そんなことを考えていると、足が自然と止まる。


「...櫻田?どうかしたか?」


すぐに気付いてくれて、気にかけてくれる。


あんなに触れることさえ拒否されてた人に、触れてもらえてる。

私...東野さんが好き。

好きのその先も知りたい。


東野さんはどんな風に抱いてくれるの?
...どんな風に愛してくれるの?


橘さんの言ってた女の幸せを、私も感じることが出来る?


「櫻田?本当に大丈夫か?体調悪いのか?」


なんでだろう?
急に込み上げてきてしまった。


「あの!」


「どうした?」


「私...まだ帰りたくないです」


「えっ?」


好きの気持ちが込み上げてくる。


「東野さんは、私のこと好き、ですか?...付き合って一ヶ月になるのにしてないなんて、おかしいって言われちゃいました!」


「ちょっと待て、ここ街中だから...」


「まっ、待ちません!!私は別に言われるまで、そんなに気にしてませんでした。だって今のままでも充分幸せだったから...」


「櫻田...」


「でも私、東野さんのことが凄く好きで、東野さんが他の人とするとか考えられないですし!嫌だし!...だからっ!」


「分かったから!」


途中で話を遮られてしまった。

東野さんに抱き締められたから...。



「...行こう」



何も言わず腕を引かれて、早足で駆け抜ける。


「あの、東野さん?」


「......」


引っ張られてる状態で、しばらくすると息が上がってくる。


そろそろ身体が限界に近付いてきた時、東野さんのスピードは落ち、マンションへと入る。


えっ...。
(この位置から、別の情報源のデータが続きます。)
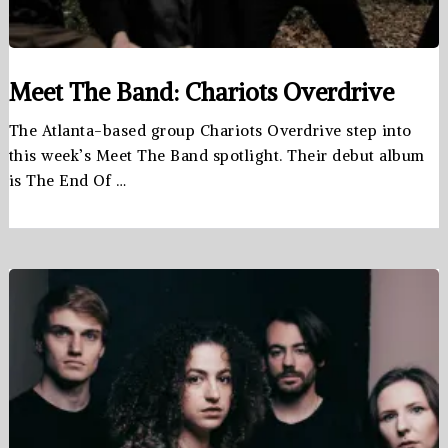
Meet The Band: Chariots Overdrive
The Atlanta-based group Chariots Overdrive step into
this week’s Meet The Band spotlight. Their debut album
is The End Of …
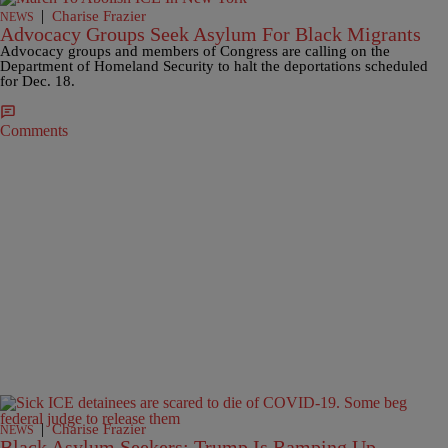
|
Charise Frazier
NEWS
Advocacy Groups Seek Asylum For Black Migrants
Advocacy groups and members of Congress are calling on the
Department of Homeland Security to halt the deportations scheduled
for Dec. 18.
Comments
|
Charise Frazier
NEWS
Black Asylum Seekers: Trump Is Ramping Up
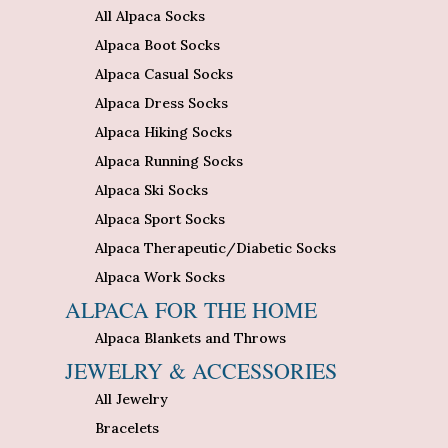
All Alpaca Socks
Alpaca Boot Socks
Alpaca Casual Socks
Alpaca Dress Socks
Alpaca Hiking Socks
Alpaca Running Socks
Alpaca Ski Socks
Alpaca Sport Socks
Alpaca Therapeutic/Diabetic Socks
Alpaca Work Socks
ALPACA FOR THE HOME
Alpaca Blankets and Throws
JEWELRY & ACCESSORIES
All Jewelry
Bracelets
もしかしてここって...?


急に緊張が高まる。


エレベーターに乗っても、東野さんは一度もこちらを見ることなく、エレベーターは目的の階に辿り着く。

腕を引かれたまま、東野さんの部屋らしきドアの鍵を開けると、そのまま家の中へと招き入れられた。


「あっ、あの東野さん...?」


ドアと東野さんに挟まれて身動きがとれない。


鍵を閉める音と同時に、唇に触れる温かなぬくもり。


「...ンッ!」


いつものとは違うキスに、思わず声が漏れる。

何度も何度も角度を変えて降り注がれるキスに身体が火照る。